**Your goal**
Find how many lines in the material hold the word "following", then state that number and nothing more.

........

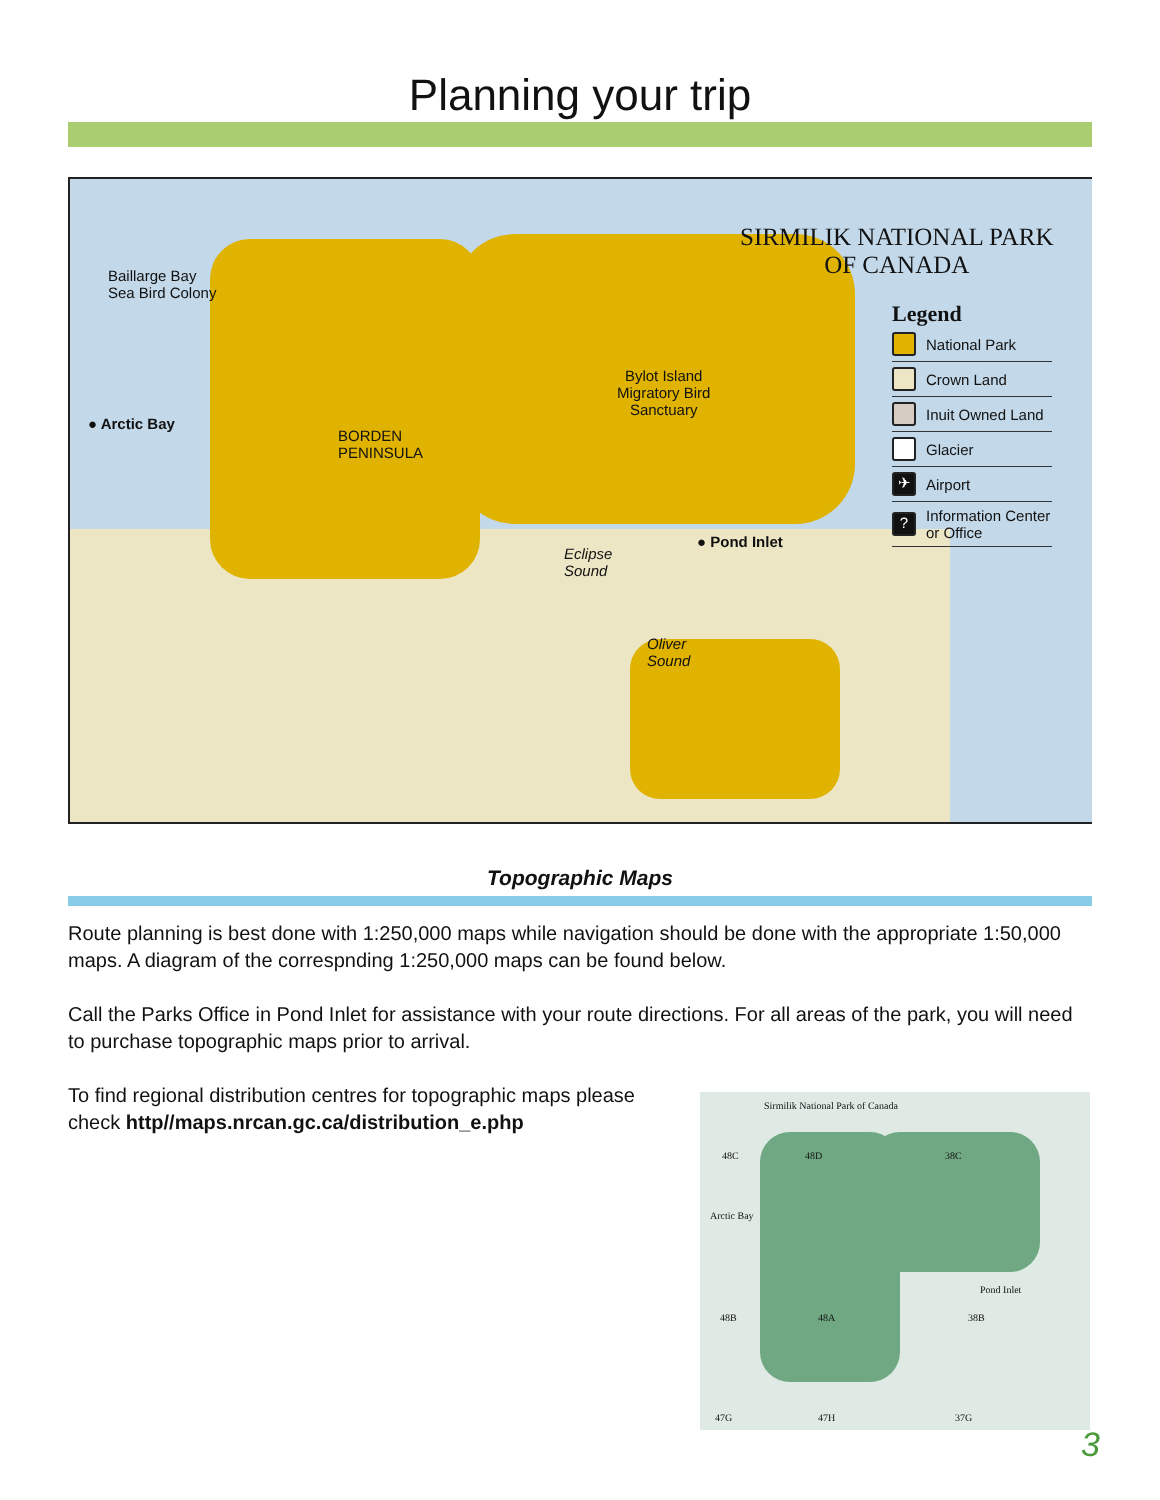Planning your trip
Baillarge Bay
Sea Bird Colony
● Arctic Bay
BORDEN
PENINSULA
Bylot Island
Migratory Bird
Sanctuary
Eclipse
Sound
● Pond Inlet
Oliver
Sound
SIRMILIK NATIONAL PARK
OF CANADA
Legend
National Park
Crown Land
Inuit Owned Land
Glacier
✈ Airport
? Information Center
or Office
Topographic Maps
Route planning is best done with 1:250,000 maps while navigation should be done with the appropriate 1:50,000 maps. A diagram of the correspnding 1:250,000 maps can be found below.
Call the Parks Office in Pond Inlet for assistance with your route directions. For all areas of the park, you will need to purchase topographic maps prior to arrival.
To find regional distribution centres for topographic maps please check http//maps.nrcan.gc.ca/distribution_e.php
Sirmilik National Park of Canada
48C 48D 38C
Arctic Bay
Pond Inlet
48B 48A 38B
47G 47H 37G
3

........

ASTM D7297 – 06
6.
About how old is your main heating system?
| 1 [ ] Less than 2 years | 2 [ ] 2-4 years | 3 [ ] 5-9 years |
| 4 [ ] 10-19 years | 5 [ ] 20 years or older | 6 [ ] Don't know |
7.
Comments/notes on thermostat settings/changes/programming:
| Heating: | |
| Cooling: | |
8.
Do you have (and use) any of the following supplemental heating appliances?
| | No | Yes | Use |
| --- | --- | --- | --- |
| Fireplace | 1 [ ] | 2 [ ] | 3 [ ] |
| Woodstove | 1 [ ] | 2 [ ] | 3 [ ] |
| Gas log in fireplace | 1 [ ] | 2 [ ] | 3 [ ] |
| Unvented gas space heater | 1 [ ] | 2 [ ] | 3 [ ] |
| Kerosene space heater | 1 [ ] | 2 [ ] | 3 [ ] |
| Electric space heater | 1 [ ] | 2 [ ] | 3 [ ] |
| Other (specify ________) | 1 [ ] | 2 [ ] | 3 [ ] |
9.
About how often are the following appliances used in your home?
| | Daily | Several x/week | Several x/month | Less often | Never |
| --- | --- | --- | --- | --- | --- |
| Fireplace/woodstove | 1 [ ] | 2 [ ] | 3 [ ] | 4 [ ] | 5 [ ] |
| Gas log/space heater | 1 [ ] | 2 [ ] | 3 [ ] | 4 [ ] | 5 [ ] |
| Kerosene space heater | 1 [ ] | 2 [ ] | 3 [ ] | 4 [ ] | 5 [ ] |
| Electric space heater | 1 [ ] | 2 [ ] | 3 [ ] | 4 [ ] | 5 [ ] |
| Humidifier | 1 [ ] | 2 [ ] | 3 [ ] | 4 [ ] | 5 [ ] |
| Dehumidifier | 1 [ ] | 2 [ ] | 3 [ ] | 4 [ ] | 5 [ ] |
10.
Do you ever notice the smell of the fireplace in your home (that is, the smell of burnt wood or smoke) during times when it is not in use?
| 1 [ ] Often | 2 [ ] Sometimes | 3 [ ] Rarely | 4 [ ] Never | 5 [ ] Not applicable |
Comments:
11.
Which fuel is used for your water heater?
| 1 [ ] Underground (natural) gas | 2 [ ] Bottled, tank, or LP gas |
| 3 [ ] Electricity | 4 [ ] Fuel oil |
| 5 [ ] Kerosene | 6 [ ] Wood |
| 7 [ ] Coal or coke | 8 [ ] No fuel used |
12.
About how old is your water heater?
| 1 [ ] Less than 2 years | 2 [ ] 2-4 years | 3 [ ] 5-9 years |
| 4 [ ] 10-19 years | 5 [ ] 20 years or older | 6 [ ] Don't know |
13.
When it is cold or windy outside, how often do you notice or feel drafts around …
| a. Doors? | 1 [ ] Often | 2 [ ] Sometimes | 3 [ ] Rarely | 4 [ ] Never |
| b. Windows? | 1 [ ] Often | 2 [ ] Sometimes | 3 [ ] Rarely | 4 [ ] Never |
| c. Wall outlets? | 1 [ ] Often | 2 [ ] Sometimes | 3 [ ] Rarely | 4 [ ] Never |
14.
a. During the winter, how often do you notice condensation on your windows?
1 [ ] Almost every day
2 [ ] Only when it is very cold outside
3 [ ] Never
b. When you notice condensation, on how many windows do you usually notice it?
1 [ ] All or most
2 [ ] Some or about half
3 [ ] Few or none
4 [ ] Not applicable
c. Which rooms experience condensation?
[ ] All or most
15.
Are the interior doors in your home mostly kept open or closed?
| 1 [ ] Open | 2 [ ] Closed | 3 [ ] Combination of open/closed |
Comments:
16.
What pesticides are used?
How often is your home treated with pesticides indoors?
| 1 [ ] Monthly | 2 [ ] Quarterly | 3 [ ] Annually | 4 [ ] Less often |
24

........

**Exercise result**
2